ЗАДАНИЕ ДЛЯ РАБОТЫ:
Ответьте на вопросы по отрывку о «высоком слоге» военной пропаганды.
1. Кому принадлежит выражение «высокий слог»?
2. В каком произведении Честертон писал, что Британия «сражается за любовь и за веру»?
3. В каком городе находился завод боеприпасов, о работницах которого писал Альфред Нойес?

ОТРЫВОК:
==================================================

Высокий и низкий слог
На содержании пропаганды можно долго не задерживаться. Во всех участвовавших в войне странах восторжествовал “высокий слог” (выражение Пола Фассела). Друг стал товарищем, лошадь превратилась в коня, а враг – в супостата 128. В “Варварстве Берлина” Честертон писал, что Британия “сражается за любовь и за веру… за память и честь”. Чувства такого рода, конечно, было удобнее всего выражать в поэтической форме. “Нет смерти для того, кто отважился умереть”, – писал сэр Генри Ньюболт в своем – вполне типичном – стихотворении Sacramentum Supremum 129. “Что устоит, когда падет свобода? – спрашивал Киплинг в «За все, что есть у нас». – И кто умрет, коль выживет страна?” Этот стиль охватывал и самые прозаические аспекты войны. Ньюболт ухитрялся применить его даже к документальному кино (“О живые образы павших, о песни без звука”) 130. Альфред Нойес, еще один поэт старой школы, писал, что работницы завода боеприпасов в Глазго “изливают всю материнскую страсть” на “сияющие выводки снарядов, рожденные, чтобы защитить [sic!] еще более драгоценное потомство из плоти и крови” 131. Гилберт Мюррей пытался оправдать эти бредовые излияния. Он объяснял, что
язык романа и мелодрамы стал… языком нашей обыденной жизни… “Лучше смерть, чем бесчестие” – и прочие старые девизы, которые мы считали годными только для театра и детских книг, превратились для нас в простые бытовые истины 132.

==================================================

ДАННЫЕ ДЛЯ АНАЛИЗА:

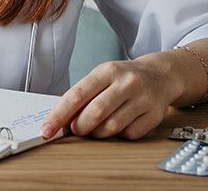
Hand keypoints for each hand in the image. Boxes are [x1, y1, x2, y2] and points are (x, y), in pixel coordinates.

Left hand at [40, 56, 180, 140]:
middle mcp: (126, 83)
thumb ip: (82, 96)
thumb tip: (59, 120)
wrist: (160, 75)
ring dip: (97, 133)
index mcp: (107, 71)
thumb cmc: (123, 78)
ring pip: (112, 126)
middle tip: (74, 130)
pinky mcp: (155, 115)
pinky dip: (119, 135)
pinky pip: (130, 134)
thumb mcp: (101, 77)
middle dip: (79, 127)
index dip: (59, 115)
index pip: (77, 95)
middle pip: (95, 113)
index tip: (46, 130)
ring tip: (96, 127)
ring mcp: (142, 99)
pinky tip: (119, 125)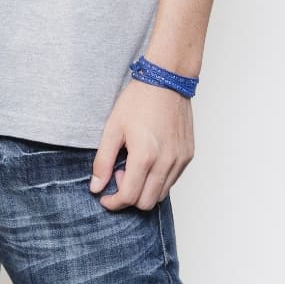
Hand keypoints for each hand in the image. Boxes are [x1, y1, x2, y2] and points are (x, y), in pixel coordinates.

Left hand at [89, 78, 194, 209]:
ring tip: (134, 165)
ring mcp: (179, 160)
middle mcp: (166, 162)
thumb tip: (96, 187)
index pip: (130, 197)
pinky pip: (172, 180)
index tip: (105, 197)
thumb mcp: (113, 127)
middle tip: (119, 174)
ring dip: (144, 190)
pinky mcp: (188, 155)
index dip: (114, 202)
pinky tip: (149, 160)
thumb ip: (103, 161)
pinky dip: (158, 180)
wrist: (166, 80)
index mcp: (145, 156)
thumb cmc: (138, 100)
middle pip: (146, 203)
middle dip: (129, 197)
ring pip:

==================================================

ВЫПОЛНЕННОЕ ЗАДАНИЕ:
1. Полу Фасселу.
2. В «Варварстве Берлина».
3. В Глазго.